ご主人様に監禁されて
『どうしたんですか?瑠璃。電話は嬉しいのですけど、あなたからなんて初めてです』
「……ごめんね、迷惑だった?この時間帯なら昼間だって伺ったから……」
『いえいえ!あなたからの電話はいつでも嬉しいですよ!
……そもそも来客の応対はご指名がない限り姉上だったのですよ。それを押し付けられたんです。

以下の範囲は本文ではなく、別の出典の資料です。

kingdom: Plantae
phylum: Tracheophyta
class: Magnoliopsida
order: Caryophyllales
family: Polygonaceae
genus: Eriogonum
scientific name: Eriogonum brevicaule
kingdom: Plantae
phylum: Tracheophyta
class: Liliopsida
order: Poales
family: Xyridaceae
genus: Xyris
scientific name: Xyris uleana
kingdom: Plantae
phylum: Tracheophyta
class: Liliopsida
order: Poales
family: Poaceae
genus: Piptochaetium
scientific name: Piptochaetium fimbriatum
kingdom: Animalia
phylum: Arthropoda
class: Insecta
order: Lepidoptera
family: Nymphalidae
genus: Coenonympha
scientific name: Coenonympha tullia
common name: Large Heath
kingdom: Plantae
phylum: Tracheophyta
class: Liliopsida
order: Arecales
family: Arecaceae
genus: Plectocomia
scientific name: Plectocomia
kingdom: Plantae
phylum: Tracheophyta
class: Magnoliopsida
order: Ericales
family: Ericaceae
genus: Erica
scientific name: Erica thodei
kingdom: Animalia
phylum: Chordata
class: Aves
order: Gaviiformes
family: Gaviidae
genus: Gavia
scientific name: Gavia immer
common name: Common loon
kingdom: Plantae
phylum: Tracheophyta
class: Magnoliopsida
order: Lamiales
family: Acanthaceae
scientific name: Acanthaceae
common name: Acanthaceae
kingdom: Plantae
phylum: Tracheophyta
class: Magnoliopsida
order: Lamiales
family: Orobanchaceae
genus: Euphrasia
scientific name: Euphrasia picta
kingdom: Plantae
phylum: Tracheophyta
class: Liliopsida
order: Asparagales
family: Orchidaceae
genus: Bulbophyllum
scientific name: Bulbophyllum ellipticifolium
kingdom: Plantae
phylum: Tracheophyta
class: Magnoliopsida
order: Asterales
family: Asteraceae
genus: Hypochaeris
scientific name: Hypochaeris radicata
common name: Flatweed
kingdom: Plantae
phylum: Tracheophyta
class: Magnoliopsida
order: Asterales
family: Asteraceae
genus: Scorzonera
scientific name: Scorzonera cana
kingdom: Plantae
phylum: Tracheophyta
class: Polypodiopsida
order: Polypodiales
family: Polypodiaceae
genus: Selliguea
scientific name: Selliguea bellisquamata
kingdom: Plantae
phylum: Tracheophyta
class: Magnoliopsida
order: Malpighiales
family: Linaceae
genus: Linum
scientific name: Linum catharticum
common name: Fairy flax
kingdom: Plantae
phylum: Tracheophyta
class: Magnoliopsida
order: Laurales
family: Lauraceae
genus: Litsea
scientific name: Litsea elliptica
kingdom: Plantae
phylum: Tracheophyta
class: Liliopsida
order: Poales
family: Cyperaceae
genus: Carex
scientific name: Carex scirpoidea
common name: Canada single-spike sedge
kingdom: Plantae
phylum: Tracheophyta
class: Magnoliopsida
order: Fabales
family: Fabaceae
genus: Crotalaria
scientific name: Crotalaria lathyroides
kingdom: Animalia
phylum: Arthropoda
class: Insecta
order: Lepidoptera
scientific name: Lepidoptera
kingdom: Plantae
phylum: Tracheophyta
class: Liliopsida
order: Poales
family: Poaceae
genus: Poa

まあ刑務所の中に追いやったのは私ですからね、仕方ないのですが』
「……」
笑って聞ける内容ではない。
母親の仇とはいえ実の姉を殺すために刑務所に追いやったのだ。
「……次会うとき、血なまぐさかったらゆるさないから」
『ふふ、かわいらしいこと。手の傷くらい命に支障はないのですってば』
呑み込めない考えを押し付けられた。
瑠璃はそれが嫌で、少し毒をはいてやろうと言葉を選んだ。
「……それ、メイちゃんにも言うつもり」
向こうで息を飲んだのが電話越しでもわかった。
奥がしれない彼女が、珍しく動揺している。
そう考えると大事な子なのかと推測がつく。
『な、んであなたがメイちゃんを』
「家にいるの。家出してきたらしいの。……今日の電話の理由はそれ」
『なっ、』
唖然としてるのだろう。
彼女らしくない、珍しい反応だった。